Industry structure and prudential issues

  1. As well as being subject to the Trade Practices Act, mergers among banks and substantial acquisitions by banks of other financial institutions require RBA approval, because of their possible consequences for the prudential soundness of the banks involved. In the normal course, the RBA would not seek to interfere with the judgment of banks' senior management and board about the commercial viability of an acquisition proposal. If, over time, the financial system were to become much more concentrated, or if there were proposals which would themselves produce a substantial increase in concentration, the RBA might need to take into account such questions as:
    • Would a heavily concentrated banking system be more or less vulnerable to financial shocks?
    • Would the RBA's options for managing serious weakness in one large bank be significantly reduced if there were only one or two others?
  2. Australia's banking system, in which four major banks account for around three quarters of most banking business, is not excessively concentrated by international standards. A reduction from four large banks to three would not greatly increase concentration nor would it necessarily reduce competition significantly. The Netherlands, for example, has had three dominant banks competing vigorously since 1990. However, commentators suggest that the market dynamics in Australia are such that there would quickly be pressures to move from three to two. If this were to occur, it would give Australia the most concentrated banking industry in the industrialised world, and would take us into unchartered prudential waters. (How could a merger be arranged if one of the two banks got into difficulty?) This is a very big step to take and would require community support, but it should not be ruled out of order altogether.
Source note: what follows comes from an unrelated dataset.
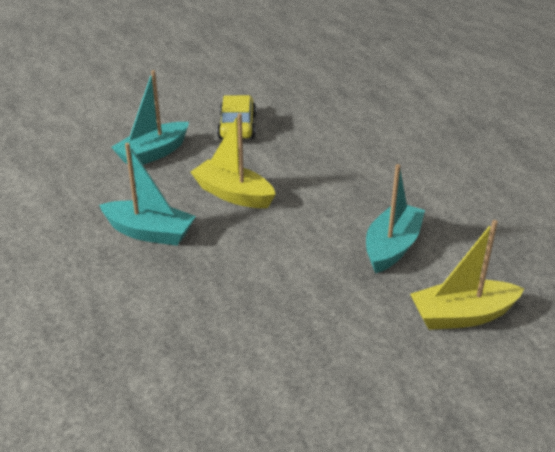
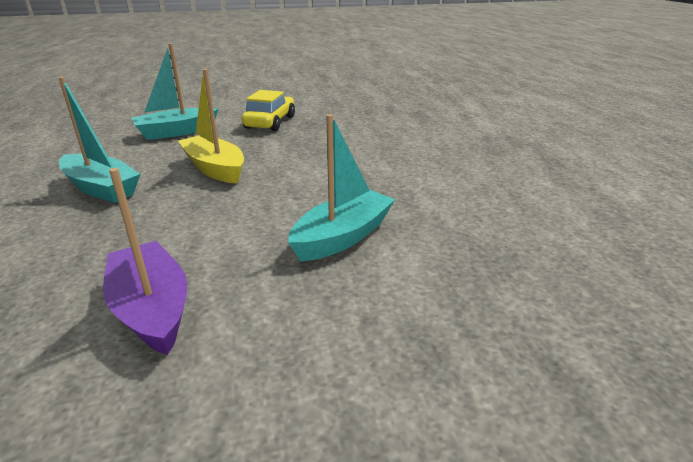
camera: 15 degrees right, 5 degrees down
yellow boat [410,220,525,330] -> none
none -> purple boat [103,168,187,355]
Consumer protection regulation

  1. All companies must conform to a range of consumer protection regulations under the Corporations Law and the Trade Practices Act. Financial institutions are subject to a wide range of additional consumer protection requirements. Many of these are set out in Chapter 3. These requirements are due, in part, to the increasing complexity of many financial products and services and to the sometimes ad hoc regulatory responses to them. The Consumer Credit Code, due to commence on 1 November 1996, is intended to replace inconsistent State Credit Acts which applied different standards to products and institutions from state to state. However, even after decades of work there are still doubts about the consistency of implementation.
  2. In addition, codes of practice for banks, building societies and credit unions, expected to be adopted at the time of the commencement of the Credit Code, require that institutions fully disclose fees and charges and establish internal and external dispute handling processes. Similarly, life offices and general insurance companies have codes of practice that emphasise disclosure.
  3. Table 7 highlights the consumer protection requirements and the range of ‘regulations’ with which financial institutions must comply, over and above the usual requirements of the Corporations Law and Trade Practices Act. The current extent and variety of consumer regulation in the financial sector and the lack of consistency in application is excessively costly. There is considerable scope for rationalisation which could improve the position of consumers and reduce compliance burdens on institutions.
  4. Centralising and harmonising consumer protection regulation on a product basis would go a long way towards overcoming the distorting effects of inconsistently applied regulations. As discussed earlier in this Submission, it need not conflict with prudential supervision on an institutional basis. The responsibility should be vested in a single national authority – perhaps along the lines of the Personal Investment Authority in the UK. Such an authority would take over the various finance sector consumer-related activities of the states, the ASC and the ISC. It should also become responsible for the work undertaken by the RBA, through the Australian Payments System Council, on the Electronic Funds Transfer Code of Conduct and the codes of practice for banks, building societies and credit unions.
  5. If a national consumer authority were to be established, the RBA believes it should adopt a flexible, non-statutory approach, with close working links with service providers and consumers, and rely where possible on self-regulation supported by a high degree of transparency. This would minimise the impact of regulation on costs and innovation and encourage industry to lift service standards beyond minimum requirements. The APSC and the Banking Industry Ombudsman Scheme have found this approach particularly valuable in carrying out their work. A new consumer authority should also establish a mechanism for close communication and consultation with the prudential supervisors of the institutions it deals with, to reduce the likelihood that consumer-related requirements will constrain institutions in a way that might damage their financial soundness. This could be achieved through regular consultation with the Council of Financial Supervisors.

The RBA's ‘commercial’ activities

  1. In addition to its responsibilities for monetary policy and prudential supervision and its role as banker to the commercial banks, the RBA participates in the financial system as a provider of services. Under its legislative charter, insofar as the Commonwealth requires it to, the RBA acts as banker and financial agent of the Commonwealth. It does not have this business, or any other business, as of right – it must provide quality services at competitive prices.
  2. The RBA provides specialised banking, cash and registry and settlement services to the Commonwealth and a limited range of other clients. It recognises that these services compete with private sector providers. In line with the principles of competitive neutrality endorsed by the Council of Australian Governments for such competition (the ‘Hilmer principles’), the RBA aims to recover fully the cost of these services largely through fees and charges. Within the RBA's structure, banking, registry and settlement and cash services are organised and managed separately; accounting systems are structured so as to facilitate separate reporting of the full costs and revenues of the various commercial activities.
  3. Although denied the opportunity to cross-subsidise from other income sources, the RBA is able to be a competitive supplier of transactional banking services by concentrating on systems dedicated to government needs. The RBA works actively with its government customers to improve cash management practices, especially through the joint development of electronic services designed to improve the efficiency of payments and collection systems.